#### Raw data

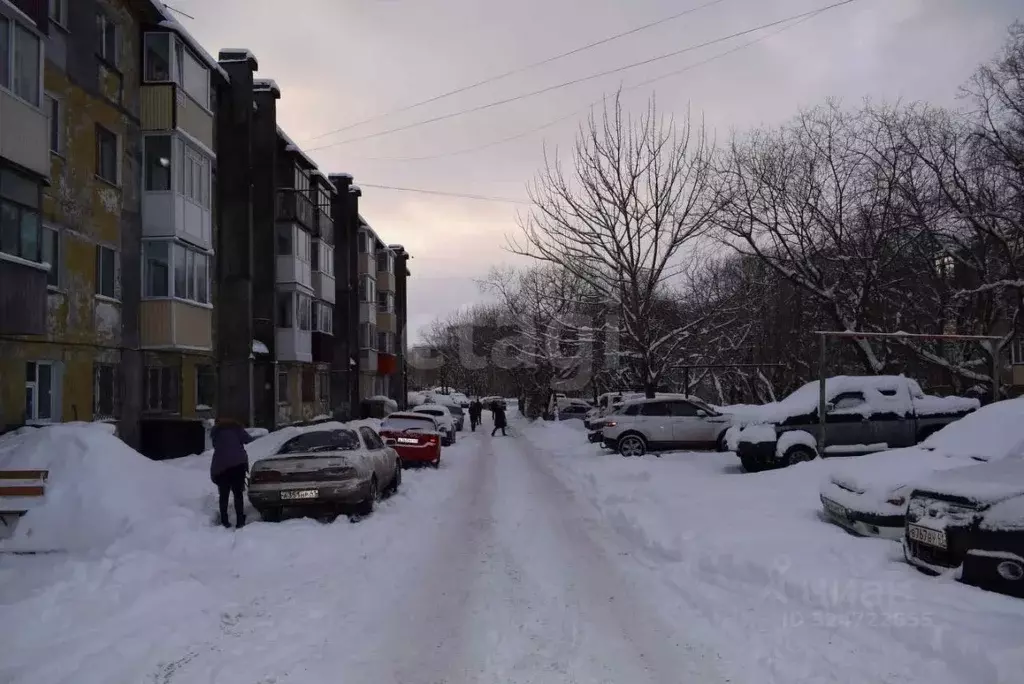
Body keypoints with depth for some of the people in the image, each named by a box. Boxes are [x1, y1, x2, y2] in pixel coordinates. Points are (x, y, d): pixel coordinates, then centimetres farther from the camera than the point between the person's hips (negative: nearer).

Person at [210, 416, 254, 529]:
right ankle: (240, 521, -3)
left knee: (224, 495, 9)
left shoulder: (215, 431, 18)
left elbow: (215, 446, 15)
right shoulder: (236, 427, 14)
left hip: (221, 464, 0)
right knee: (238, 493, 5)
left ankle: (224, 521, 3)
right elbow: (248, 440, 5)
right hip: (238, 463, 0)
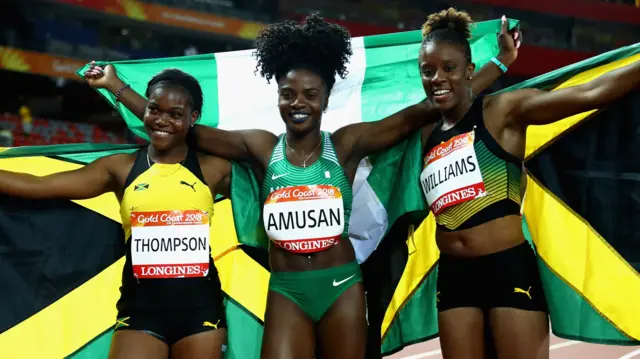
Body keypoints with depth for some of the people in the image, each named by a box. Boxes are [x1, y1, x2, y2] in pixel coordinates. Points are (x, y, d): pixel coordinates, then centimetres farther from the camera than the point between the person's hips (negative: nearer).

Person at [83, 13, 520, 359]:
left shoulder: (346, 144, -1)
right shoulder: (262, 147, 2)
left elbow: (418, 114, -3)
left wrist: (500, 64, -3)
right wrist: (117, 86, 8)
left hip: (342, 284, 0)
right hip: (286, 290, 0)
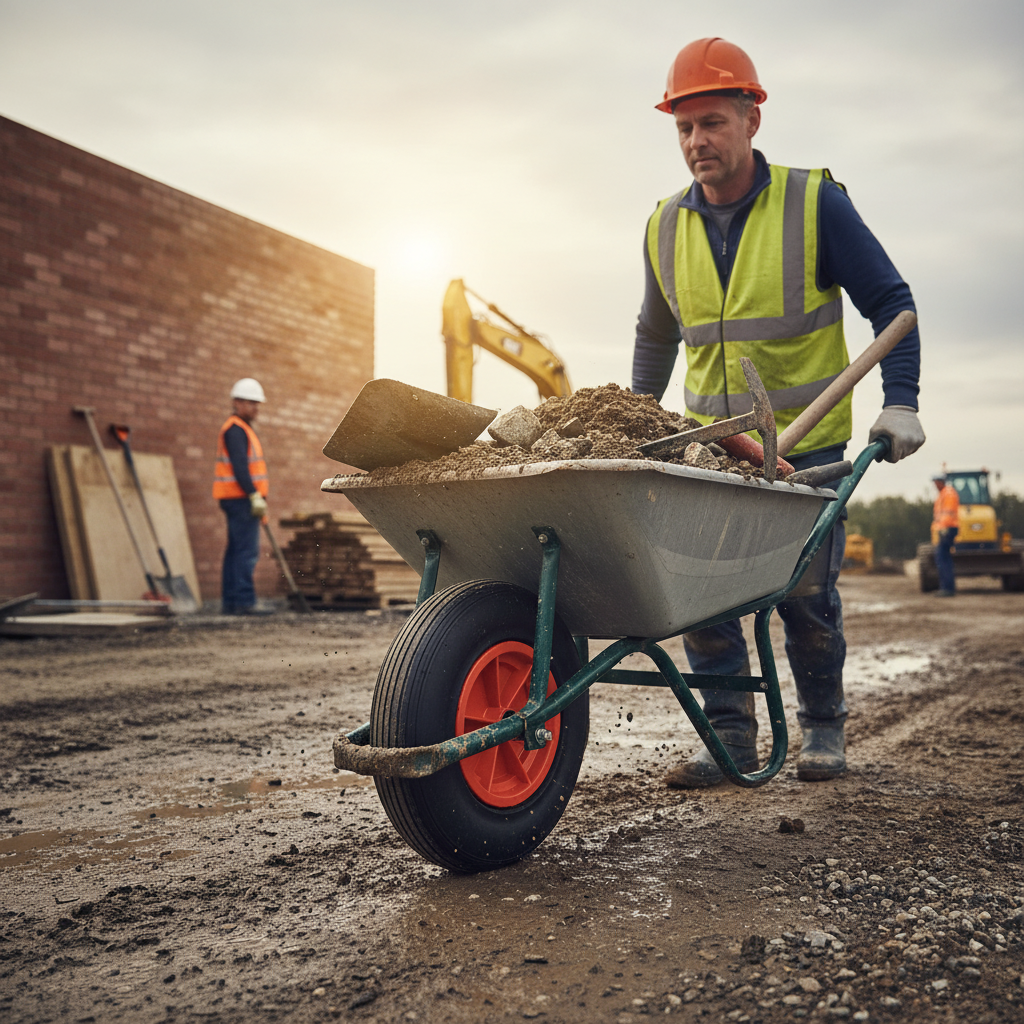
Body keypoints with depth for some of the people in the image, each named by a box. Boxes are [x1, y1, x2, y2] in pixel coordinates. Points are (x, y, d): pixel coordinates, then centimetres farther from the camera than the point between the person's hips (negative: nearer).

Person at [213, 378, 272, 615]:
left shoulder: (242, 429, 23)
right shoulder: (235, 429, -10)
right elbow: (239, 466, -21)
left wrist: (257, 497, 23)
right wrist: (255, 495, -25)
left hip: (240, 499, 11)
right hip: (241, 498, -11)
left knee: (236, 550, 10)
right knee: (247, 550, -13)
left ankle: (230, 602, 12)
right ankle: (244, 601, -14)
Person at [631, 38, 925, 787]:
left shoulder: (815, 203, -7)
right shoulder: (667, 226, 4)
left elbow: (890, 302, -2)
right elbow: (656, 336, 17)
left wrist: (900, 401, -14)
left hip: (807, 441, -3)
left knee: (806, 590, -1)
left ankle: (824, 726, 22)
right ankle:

########

Problem details:
Reproduce the three entries above line for line, leaving out the pictures.

Answer to this exercise:
Body keypoints with depth for some of the people in the image, each named by a box. Boxes are [x1, y1, x2, y2] in pixel coordinates. Points are (x, y, d): pixel coordinates, then centimetres farther from the camera than the point between the person's hips (negative: nearer).

Person at [210, 416, 254, 529]:
right ankle: (240, 521, -3)
left knee: (224, 495, 9)
left shoulder: (215, 431, 18)
left elbow: (215, 446, 15)
right shoulder: (236, 427, 14)
left hip: (221, 464, 0)
right knee: (238, 493, 5)
left ankle: (224, 521, 3)
right elbow: (248, 440, 5)
right hip: (238, 463, 0)
Body keypoints with depth for some of the people in the image, each named by a box. Boxes are [x1, y1, x2, y2] in pixel coordinates. Points are (x, y, d): pixel coordinates, then centimetres farther from the camera than the point between the person's hips (negative: nearer).

Person at [83, 13, 520, 359]:
left shoulder: (346, 144, -1)
right shoulder: (262, 147, 2)
left elbow: (418, 114, -3)
left wrist: (500, 64, -3)
right wrist: (117, 86, 8)
left hip: (342, 284, 0)
right hip: (286, 290, 0)
Body keypoints with depth for some of the people in the image, each named by a box. Boxes are [x1, y1, x2, y2] in pixel coordinates. Points are (x, y, d): pixel coordinates, then centimetres farther from the camera than the point between the person's hips (negative: nearer).

Person at [213, 378, 272, 615]:
left shoulder: (242, 429, 23)
right shoulder: (235, 429, -10)
right elbow: (239, 466, -21)
left wrist: (257, 497, 23)
right wrist: (255, 495, -25)
left hip: (240, 499, 11)
right hip: (241, 498, -11)
left knee: (236, 550, 10)
right knee: (247, 550, -13)
left ankle: (230, 602, 12)
right ankle: (244, 601, -14)
Person at [631, 38, 925, 787]:
left shoulder: (815, 203, -7)
right shoulder: (667, 226, 4)
left elbow: (890, 302, -2)
right elbow: (656, 336, 17)
left wrist: (900, 401, -14)
left hip: (807, 441, -3)
left knee: (806, 590, -1)
left ankle: (824, 726, 22)
right ankle:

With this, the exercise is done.